公式の文言をそのまま示せるかどうかで、話し合いの展開は変わる。

Turnitin自身のドキュメントには、AIライティング指標のパーセンテージは「should not be used as the sole basis for action or a definitive grading measure by instructors.」(教員が何らかの対応をとる、あるいは成績を判断する際の唯一の根拠として用いるべきではない)とある。これはそのまま引用できる一文だ。そしてそれは抜け穴ではなく、提供元自身の見解である。

話し合いに持っていくべきものは、次の四つだ。数値(21%)、その意味(アスタリスク帯域のすぐ上にある、目に見える最初の数値であり、判定ではないこと)、箇所(レポートのPDFを手に入れられるなら、ハイライトされた部分)、そして仕組み(スコアは文書全体ではなく、特定の区間から生じているということ)だ。あなたが説明することになる組み合わせはこうだ——自分の文章は既出のものと2%しか一致していないが、統計的な軸ではAIらしさが21%ある、と。形式ばった学術的な言い回しを使って丁寧に書いた、れっきとしたオリジナルの論文であれば、この2つは両立しうる。

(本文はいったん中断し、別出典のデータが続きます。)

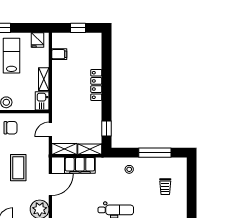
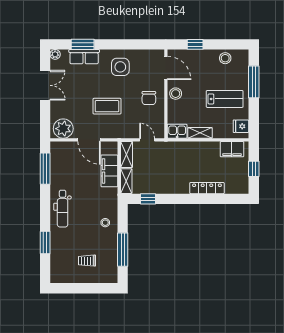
filing cabinet: (59, 54) -> (232, 149), width x2.00
locker: (96, 85) -> (207, 188), moved

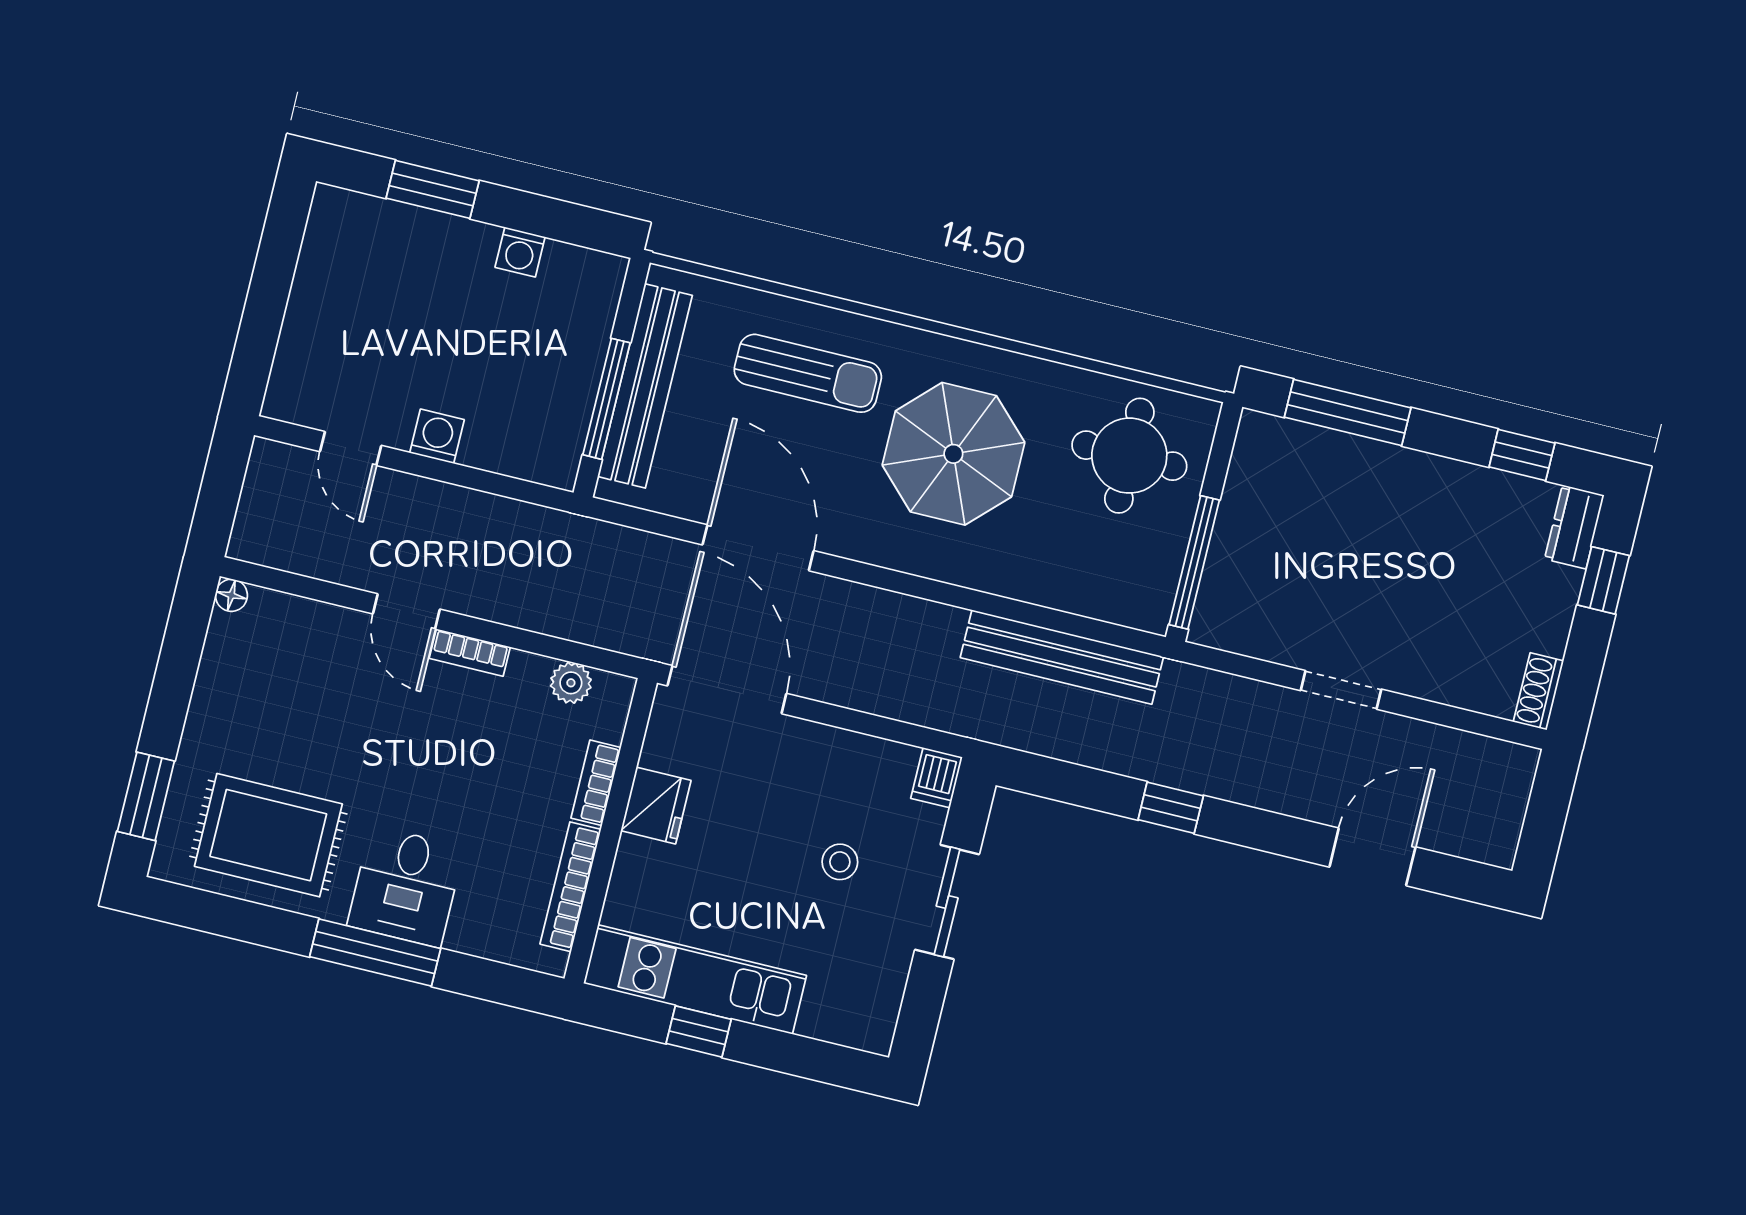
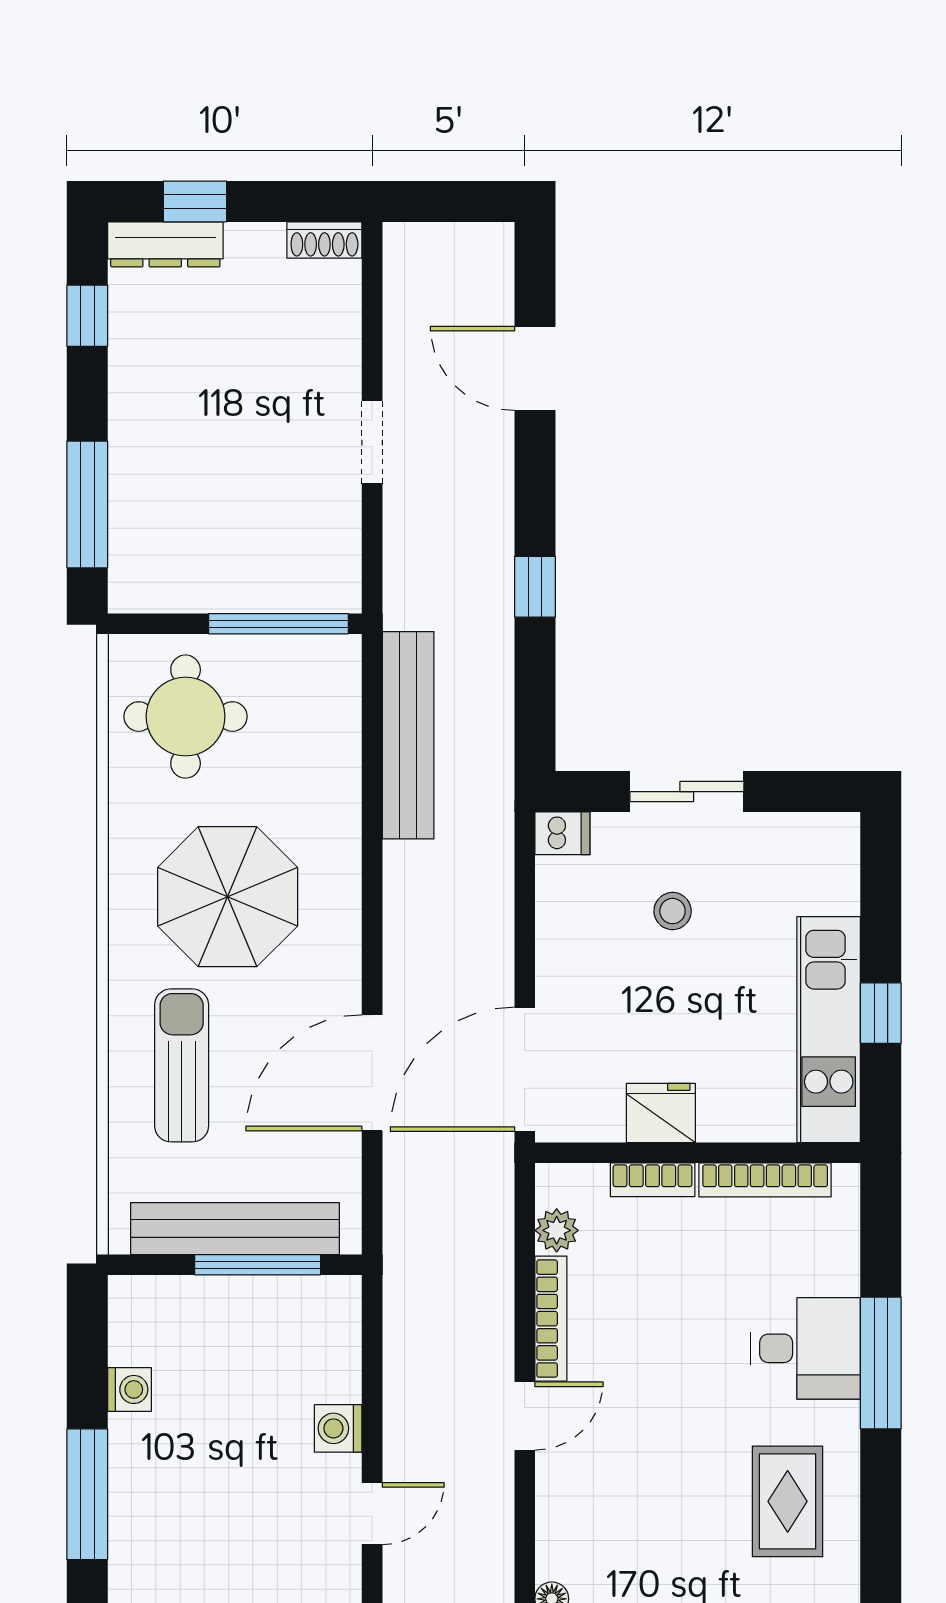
window: (433, 189) -> (87, 1494), width x1.44
dresser: (1574, 527) -> (165, 244), width x1.44
bookcase: (470, 653) -> (551, 1319), width x1.56
rug: (268, 835) -> (788, 1501), width x0.73, depth x0.70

反論する前に、まずレポートを求めてほしい。AI指標を学生が自分で見ることはできない——見られるのは教員と管理者だけだ——が、教員はそれをPDFとしてダウンロードして共有できる。レポートがあれば、あいまいな非難は、具体的に説明すべき箇所の一覧に変わる。

結論として言えること

類似度2%とAIスコア21%は矛盾していない。一方はコピーを測り、もう一方は統計的なAIらしさを測っている。類似度が低くてもそれで免除されるわけではなく、21%も判定ではない——アスタリスク帯域の上に出てくる最初の数値であり、そこは誤検知率を1%未満に抑えるという公式の主張が及ぶ範囲だ。スコアは特定の箇所から生じる。そして公式のガイダンスは、それを対応を決める唯一の根拠とすべきではないとしている。教員に持ち込むべきなのは、この組み合わせだ。独立した2つの数値、説明可能な1つの仕組み、そして提供元自身の言葉。どれもあなたの味方になる。